■ PAGE EXCERPT ■
┌────────
My advice is pretty simple. Don't expect performance on a notebook and,
unless you are planning on hosting it on a notebook, use the notebook for
development only . Test performance on a properly configured and tuned
server.

--cnemelka

On Tue, Sep 10, 2019 at 9:53 AM Jimmy Huang <jimmy_huang(at)live(dot)com> wrote:

> Hi Team,
>
>
>
> Can anyone shed some light on why postgres 11 is extremely slow in my case?
>
>
>
> I am making a mirror of zh.wikisource.org and I have downloaded 303049
> pages and stored them in a postgres 11 database.
>
>
>
> My postgres instance is based on docker image postgres:11 and runs on my
> MacBook Pro i7 16GB.
>
>
>
> Database schema is as follows
>
>
>
> Table pages(id, url, html, downloaded, inserted_at, updated_at) and
> books(id, name, info, preface, text, html, url, parent_id, inserted_at,
> updated_at, info_html, preface_html)
>
>
>
> A wikisource web page is downloaded and its html text is inserted into
> table “pages” column “html.
>
> Later, books.{name, info, preface, text, html, info_html, preface_html}
> are extracted from pages.html. The text column of books is a txt version of
> the content of html column of table pages.
>
>
>
> On average there are 7635 characters (each characters is 3 bytes long
> because of utf-8 encoding) for text column of table books and I want to add
> full text search to books(text).
>
>
>
> I tried pg_trgm and my own customized token parser
> https://github.com/huangjimmy/pg_cjk_parser
>
>
>
> To my surprise, postgres 11 is extremely slow when creating a full text
> index.
>
>
>
> I added a column of tsvector type and tried to create an index on that
> column. Pg could not finish creating a GIN index for a long time and I had
> to cancel the execution.
└────────
■ DATA FOR ANALYSIS ■
┌────────
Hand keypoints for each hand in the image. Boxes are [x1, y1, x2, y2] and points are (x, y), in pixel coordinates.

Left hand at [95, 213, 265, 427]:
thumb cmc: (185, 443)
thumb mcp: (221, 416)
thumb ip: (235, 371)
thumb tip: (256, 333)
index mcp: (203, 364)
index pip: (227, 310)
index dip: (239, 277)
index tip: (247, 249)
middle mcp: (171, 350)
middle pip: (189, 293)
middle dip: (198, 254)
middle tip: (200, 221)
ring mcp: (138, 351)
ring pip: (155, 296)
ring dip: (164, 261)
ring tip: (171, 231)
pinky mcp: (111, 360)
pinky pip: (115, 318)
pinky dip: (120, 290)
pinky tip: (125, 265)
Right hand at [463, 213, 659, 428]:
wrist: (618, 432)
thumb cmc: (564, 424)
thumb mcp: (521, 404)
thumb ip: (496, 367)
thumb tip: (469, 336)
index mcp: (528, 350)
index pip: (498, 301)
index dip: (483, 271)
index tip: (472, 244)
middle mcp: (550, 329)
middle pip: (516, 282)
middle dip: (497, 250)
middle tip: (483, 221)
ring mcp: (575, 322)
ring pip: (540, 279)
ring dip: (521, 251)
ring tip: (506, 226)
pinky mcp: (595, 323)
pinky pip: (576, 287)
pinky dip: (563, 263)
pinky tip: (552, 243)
└────────
┌────────
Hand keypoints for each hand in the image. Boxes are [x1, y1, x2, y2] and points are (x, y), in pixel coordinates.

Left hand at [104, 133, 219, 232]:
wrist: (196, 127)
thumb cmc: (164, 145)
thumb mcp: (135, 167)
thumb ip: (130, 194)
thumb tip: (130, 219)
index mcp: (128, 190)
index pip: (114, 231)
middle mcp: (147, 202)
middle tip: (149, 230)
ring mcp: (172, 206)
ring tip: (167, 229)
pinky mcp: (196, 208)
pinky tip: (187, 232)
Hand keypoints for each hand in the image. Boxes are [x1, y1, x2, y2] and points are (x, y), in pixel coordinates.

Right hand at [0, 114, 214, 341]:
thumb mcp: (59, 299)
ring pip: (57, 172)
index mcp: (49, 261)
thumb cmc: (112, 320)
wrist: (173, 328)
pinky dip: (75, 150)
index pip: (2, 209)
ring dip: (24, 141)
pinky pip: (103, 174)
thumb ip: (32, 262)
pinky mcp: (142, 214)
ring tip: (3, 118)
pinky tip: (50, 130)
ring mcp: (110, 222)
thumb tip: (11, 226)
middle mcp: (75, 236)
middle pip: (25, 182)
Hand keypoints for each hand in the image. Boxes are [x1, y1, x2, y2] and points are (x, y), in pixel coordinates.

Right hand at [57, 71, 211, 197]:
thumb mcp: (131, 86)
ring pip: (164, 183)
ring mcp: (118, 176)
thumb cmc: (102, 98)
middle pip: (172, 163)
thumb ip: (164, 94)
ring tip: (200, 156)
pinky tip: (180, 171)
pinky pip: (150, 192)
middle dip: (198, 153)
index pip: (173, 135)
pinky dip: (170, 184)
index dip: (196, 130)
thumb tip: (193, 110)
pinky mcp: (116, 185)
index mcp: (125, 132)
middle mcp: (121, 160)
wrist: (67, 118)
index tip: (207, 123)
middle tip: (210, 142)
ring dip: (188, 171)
└────────
┌────────
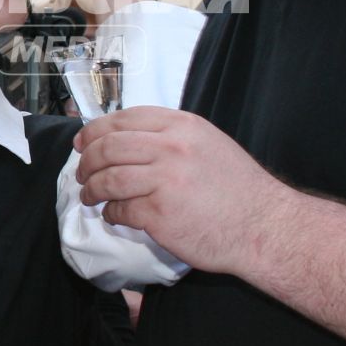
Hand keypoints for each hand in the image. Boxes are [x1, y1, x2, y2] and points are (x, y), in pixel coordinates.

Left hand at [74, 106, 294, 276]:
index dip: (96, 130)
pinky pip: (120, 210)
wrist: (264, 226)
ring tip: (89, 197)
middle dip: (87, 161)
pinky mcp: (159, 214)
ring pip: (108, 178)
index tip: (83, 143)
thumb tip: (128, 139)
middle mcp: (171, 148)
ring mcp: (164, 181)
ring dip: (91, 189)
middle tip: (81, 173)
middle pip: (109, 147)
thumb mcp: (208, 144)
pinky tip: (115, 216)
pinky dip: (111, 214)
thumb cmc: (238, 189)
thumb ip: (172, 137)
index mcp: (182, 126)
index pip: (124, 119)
└────────
■ ABOUT THIS EXERCISE ■
In the excerpt about slow full text indexing in Postgres, which Docker image is the Postgres instance based on?

■ EXERCISE SOLUTION ■
postgres:11